▽
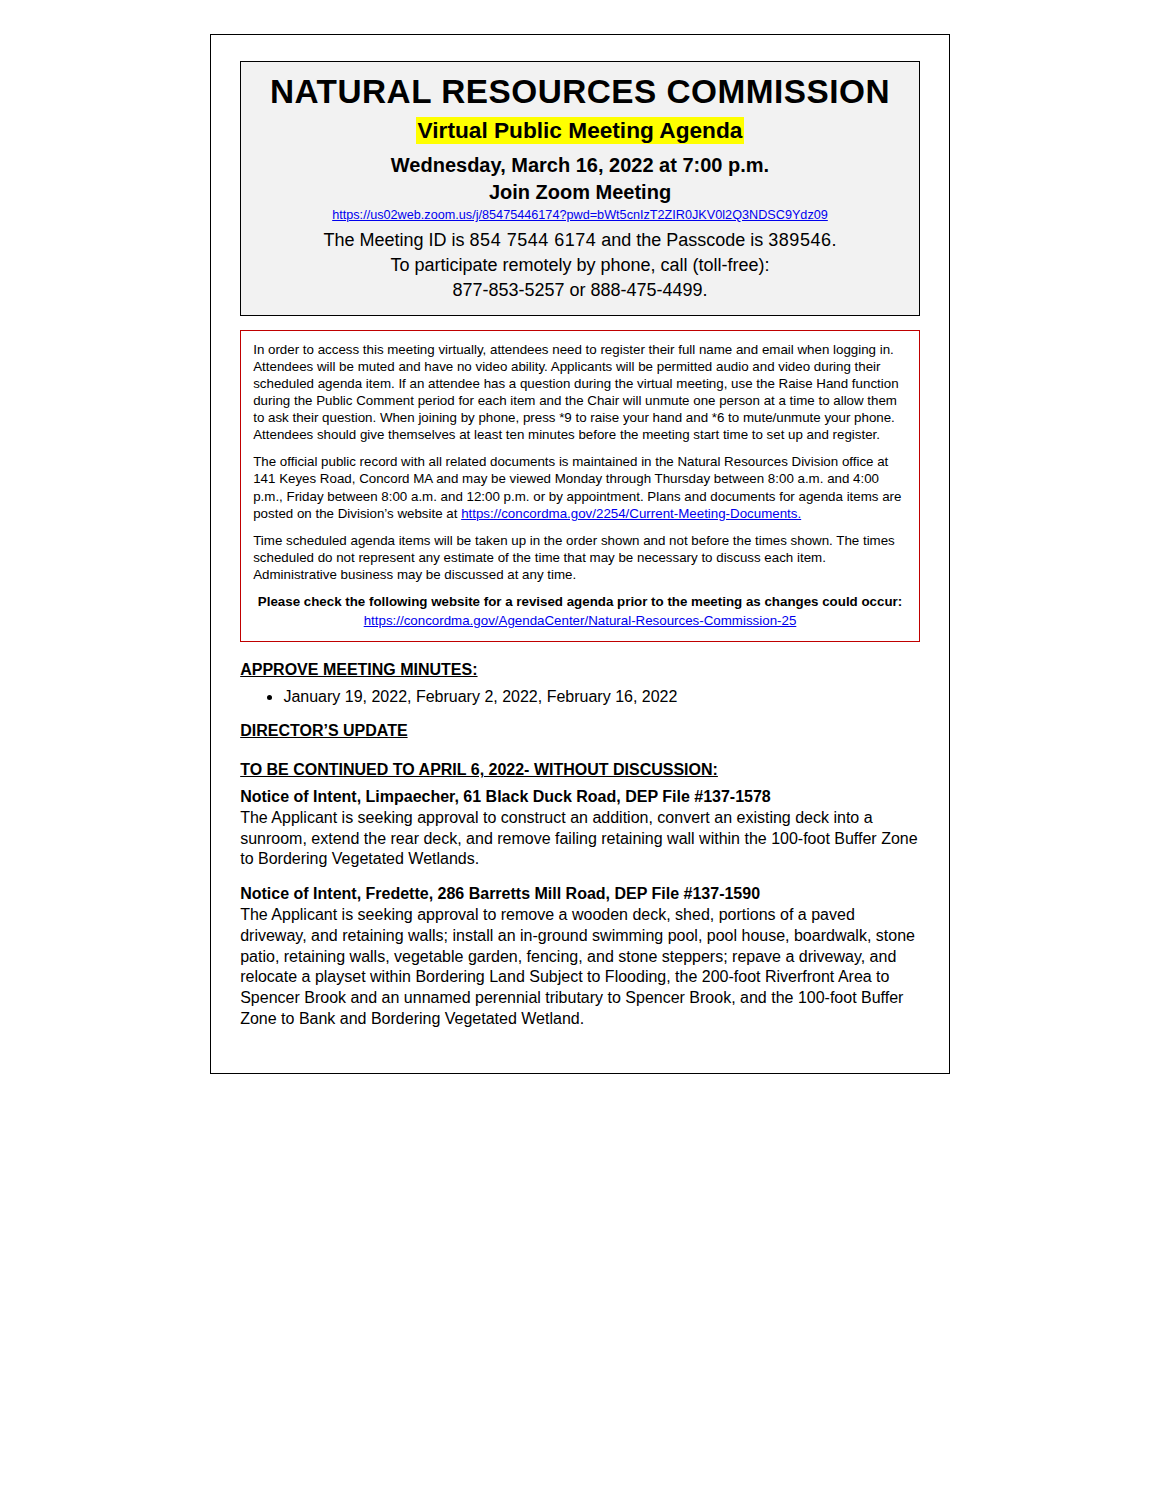NATURAL RESOURCES COMMISSION
Virtual Public Meeting Agenda
Wednesday, March 16, 2022 at 7:00 p.m.
Join Zoom Meeting
https://us02web.zoom.us/j/85475446174?pwd=bWt5cnIzT2ZIR0JKV0l2Q3NDSC9Ydz09
The Meeting ID is 854 7544 6174 and the Passcode is 389546.
To participate remotely by phone, call (toll-free):
877-853-5257 or 888-475-4499.
In order to access this meeting virtually, attendees need to register their full name and email when logging in. Attendees will be muted and have no video ability. Applicants will be permitted audio and video during their scheduled agenda item. If an attendee has a question during the virtual meeting, use the Raise Hand function during the Public Comment period for each item and the Chair will unmute one person at a time to allow them to ask their question. When joining by phone, press *9 to raise your hand and *6 to mute/unmute your phone. Attendees should give themselves at least ten minutes before the meeting start time to set up and register.
The official public record with all related documents is maintained in the Natural Resources Division office at 141 Keyes Road, Concord MA and may be viewed Monday through Thursday between 8:00 a.m. and 4:00 p.m., Friday between 8:00 a.m. and 12:00 p.m. or by appointment. Plans and documents for agenda items are posted on the Division’s website at https://concordma.gov/2254/Current-Meeting-Documents.
Time scheduled agenda items will be taken up in the order shown and not before the times shown. The times scheduled do not represent any estimate of the time that may be necessary to discuss each item. Administrative business may be discussed at any time.
Please check the following website for a revised agenda prior to the meeting as changes could occur:
https://concordma.gov/AgendaCenter/Natural-Resources-Commission-25
APPROVE MEETING MINUTES:
January 19, 2022, February 2, 2022, February 16, 2022
DIRECTOR’S UPDATE
TO BE CONTINUED TO APRIL 6, 2022- WITHOUT DISCUSSION:
Notice of Intent, Limpaecher, 61 Black Duck Road, DEP File #137-1578
The Applicant is seeking approval to construct an addition, convert an existing deck into a sunroom, extend the rear deck, and remove failing retaining wall within the 100-foot Buffer Zone to Bordering Vegetated Wetlands.
Notice of Intent, Fredette, 286 Barretts Mill Road, DEP File #137-1590
The Applicant is seeking approval to remove a wooden deck, shed, portions of a paved driveway, and retaining walls; install an in-ground swimming pool, pool house, boardwalk, stone patio, retaining walls, vegetable garden, fencing, and stone steppers; repave a driveway, and relocate a playset within Bordering Land Subject to Flooding, the 200-foot Riverfront Area to Spencer Brook and an unnamed perennial tributary to Spencer Brook, and the 100-foot Buffer Zone to Bank and Bordering Vegetated Wetland.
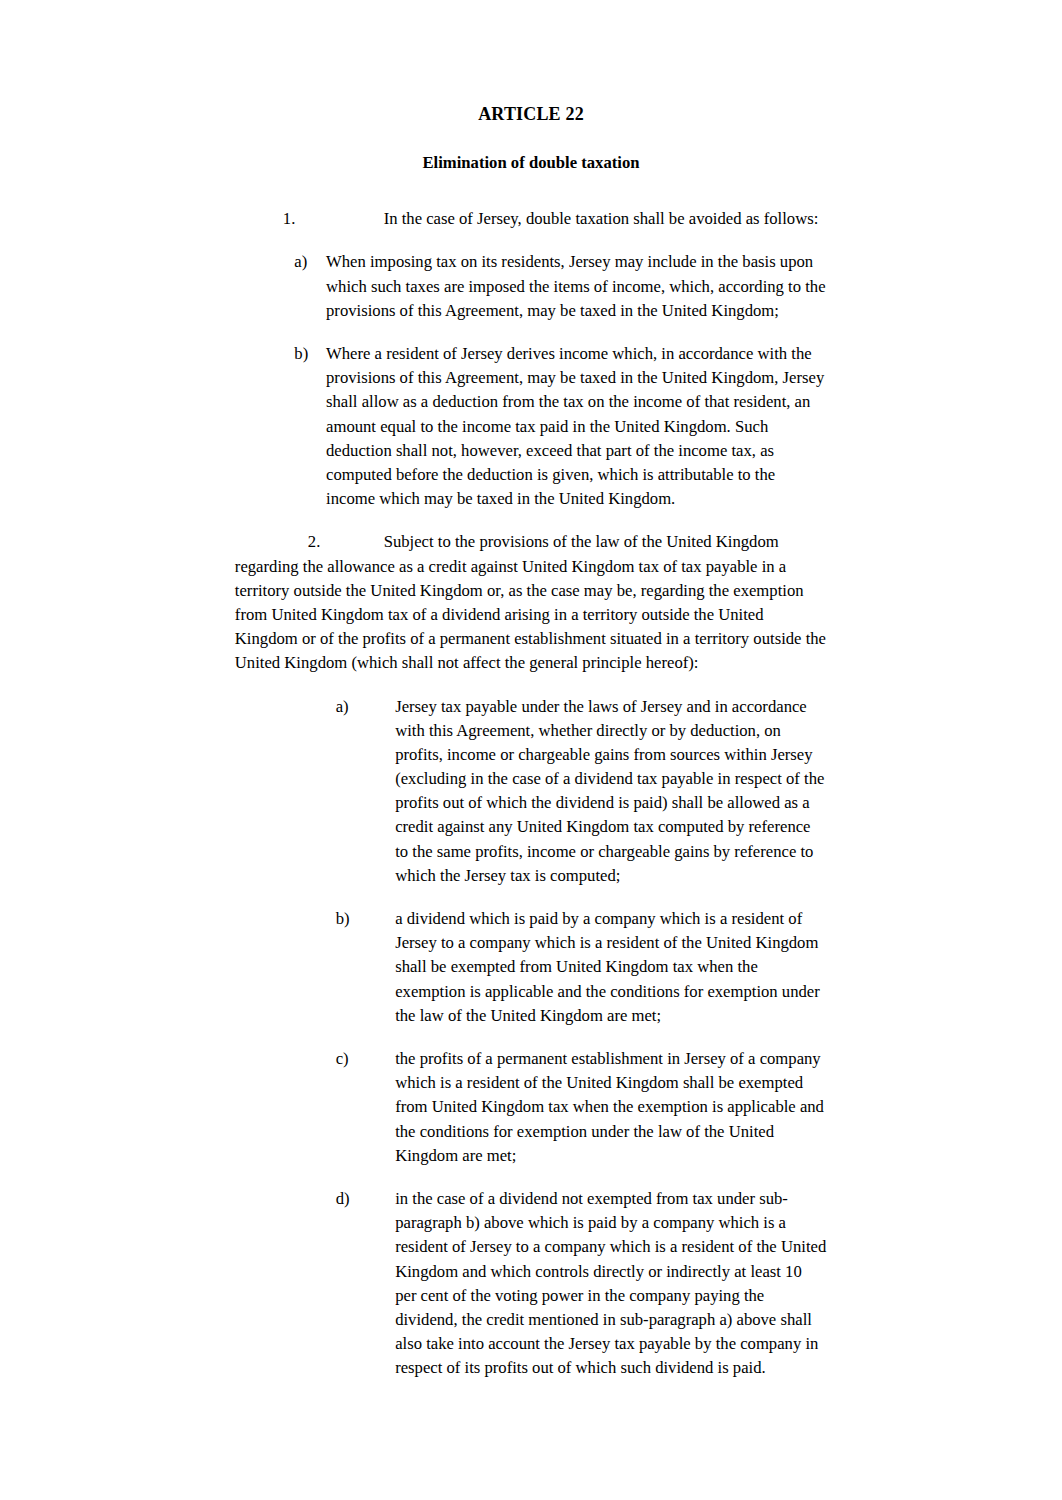ARTICLE 22
Elimination of double taxation
1. In the case of Jersey, double taxation shall be avoided as follows:
a) When imposing tax on its residents, Jersey may include in the basis upon which such taxes are imposed the items of income, which, according to the provisions of this Agreement, may be taxed in the United Kingdom;
b) Where a resident of Jersey derives income which, in accordance with the provisions of this Agreement, may be taxed in the United Kingdom, Jersey shall allow as a deduction from the tax on the income of that resident, an amount equal to the income tax paid in the United Kingdom. Such deduction shall not, however, exceed that part of the income tax, as computed before the deduction is given, which is attributable to the income which may be taxed in the United Kingdom.
2. Subject to the provisions of the law of the United Kingdom regarding the allowance as a credit against United Kingdom tax of tax payable in a territory outside the United Kingdom or, as the case may be, regarding the exemption from United Kingdom tax of a dividend arising in a territory outside the United Kingdom or of the profits of a permanent establishment situated in a territory outside the United Kingdom (which shall not affect the general principle hereof):
a) Jersey tax payable under the laws of Jersey and in accordance with this Agreement, whether directly or by deduction, on profits, income or chargeable gains from sources within Jersey (excluding in the case of a dividend tax payable in respect of the profits out of which the dividend is paid) shall be allowed as a credit against any United Kingdom tax computed by reference to the same profits, income or chargeable gains by reference to which the Jersey tax is computed;
b) a dividend which is paid by a company which is a resident of Jersey to a company which is a resident of the United Kingdom shall be exempted from United Kingdom tax when the exemption is applicable and the conditions for exemption under the law of the United Kingdom are met;
c) the profits of a permanent establishment in Jersey of a company which is a resident of the United Kingdom shall be exempted from United Kingdom tax when the exemption is applicable and the conditions for exemption under the law of the United Kingdom are met;
d) in the case of a dividend not exempted from tax under sub-paragraph b) above which is paid by a company which is a resident of Jersey to a company which is a resident of the United Kingdom and which controls directly or indirectly at least 10 per cent of the voting power in the company paying the dividend, the credit mentioned in sub-paragraph a) above shall also take into account the Jersey tax payable by the company in respect of its profits out of which such dividend is paid.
△
**Assignment**
Please copy out each line above exactly as written, but not the pictures.

**Final answer**
NATURAL RESOURCES COMMISSION
Virtual Public Meeting Agenda
Wednesday, March 16, 2022 at 7:00 p.m.
Join Zoom Meeting
https://us02web.zoom.us/j/85475446174?pwd=bWt5cnIzT2ZIR0JKV0l2Q3NDSC9Ydz09
The Meeting ID is 854 7544 6174 and the Passcode is 389546.
To participate remotely by phone, call (toll-free):
877-853-5257 or 888-475-4499.
In order to access this meeting virtually, attendees need to register their full name and email when logging in. Attendees will be muted and have no video ability. Applicants will be permitted audio and video during their scheduled agenda item. If an attendee has a question during the virtual meeting, use the Raise Hand function during the Public Comment period for each item and the Chair will unmute one person at a time to allow them to ask their question. When joining by phone, press *9 to raise your hand and *6 to mute/unmute your phone. Attendees should give themselves at least ten minutes before the meeting start time to set up and register.
The official public record with all related documents is maintained in the Natural Resources Division office at 141 Keyes Road, Concord MA and may be viewed Monday through Thursday between 8:00 a.m. and 4:00 p.m., Friday between 8:00 a.m. and 12:00 p.m. or by appointment. Plans and documents for agenda items are posted on the Division’s website at https://concordma.gov/2254/Current-Meeting-Documents.
Time scheduled agenda items will be taken up in the order shown and not before the times shown. The times scheduled do not represent any estimate of the time that may be necessary to discuss each item. Administrative business may be discussed at any time.
Please check the following website for a revised agenda prior to the meeting as changes could occur:
https://concordma.gov/AgendaCenter/Natural-Resources-Commission-25
APPROVE MEETING MINUTES:
January 19, 2022, February 2, 2022, February 16, 2022
DIRECTOR’S UPDATE
TO BE CONTINUED TO APRIL 6, 2022- WITHOUT DISCUSSION:
Notice of Intent, Limpaecher, 61 Black Duck Road, DEP File #137-1578
The Applicant is seeking approval to construct an addition, convert an existing deck into a sunroom, extend the rear deck, and remove failing retaining wall within the 100-foot Buffer Zone to Bordering Vegetated Wetlands.
Notice of Intent, Fredette, 286 Barretts Mill Road, DEP File #137-1590
The Applicant is seeking approval to remove a wooden deck, shed, portions of a paved driveway, and retaining walls; install an in-ground swimming pool, pool house, boardwalk, stone patio, retaining walls, vegetable garden, fencing, and stone steppers; repave a driveway, and relocate a playset within Bordering Land Subject to Flooding, the 200-foot Riverfront Area to Spencer Brook and an unnamed perennial tributary to Spencer Brook, and the 100-foot Buffer Zone to Bank and Bordering Vegetated Wetland.
ARTICLE 22
Elimination of double taxation
1. In the case of Jersey, double taxation shall be avoided as follows:
a) When imposing tax on its residents, Jersey may include in the basis upon which such taxes are imposed the items of income, which, according to the provisions of this Agreement, may be taxed in the United Kingdom;
b) Where a resident of Jersey derives income which, in accordance with the provisions of this Agreement, may be taxed in the United Kingdom, Jersey shall allow as a deduction from the tax on the income of that resident, an amount equal to the income tax paid in the United Kingdom. Such deduction shall not, however, exceed that part of the income tax, as computed before the deduction is given, which is attributable to the income which may be taxed in the United Kingdom.
2. Subject to the provisions of the law of the United Kingdom regarding the allowance as a credit against United Kingdom tax of tax payable in a territory outside the United Kingdom or, as the case may be, regarding the exemption from United Kingdom tax of a dividend arising in a territory outside the United Kingdom or of the profits of a permanent establishment situated in a territory outside the United Kingdom (which shall not affect the general principle hereof):
a) Jersey tax payable under the laws of Jersey and in accordance with this Agreement, whether directly or by deduction, on profits, income or chargeable gains from sources within Jersey (excluding in the case of a dividend tax payable in respect of the profits out of which the dividend is paid) shall be allowed as a credit against any United Kingdom tax computed by reference to the same profits, income or chargeable gains by reference to which the Jersey tax is computed;
b) a dividend which is paid by a company which is a resident of Jersey to a company which is a resident of the United Kingdom shall be exempted from United Kingdom tax when the exemption is applicable and the conditions for exemption under the law of the United Kingdom are met;
c) the profits of a permanent establishment in Jersey of a company which is a resident of the United Kingdom shall be exempted from United Kingdom tax when the exemption is applicable and the conditions for exemption under the law of the United Kingdom are met;
d) in the case of a dividend not exempted from tax under sub-paragraph b) above which is paid by a company which is a resident of Jersey to a company which is a resident of the United Kingdom and which controls directly or indirectly at least 10 per cent of the voting power in the company paying the dividend, the credit mentioned in sub-paragraph a) above shall also take into account the Jersey tax payable by the company in respect of its profits out of which such dividend is paid.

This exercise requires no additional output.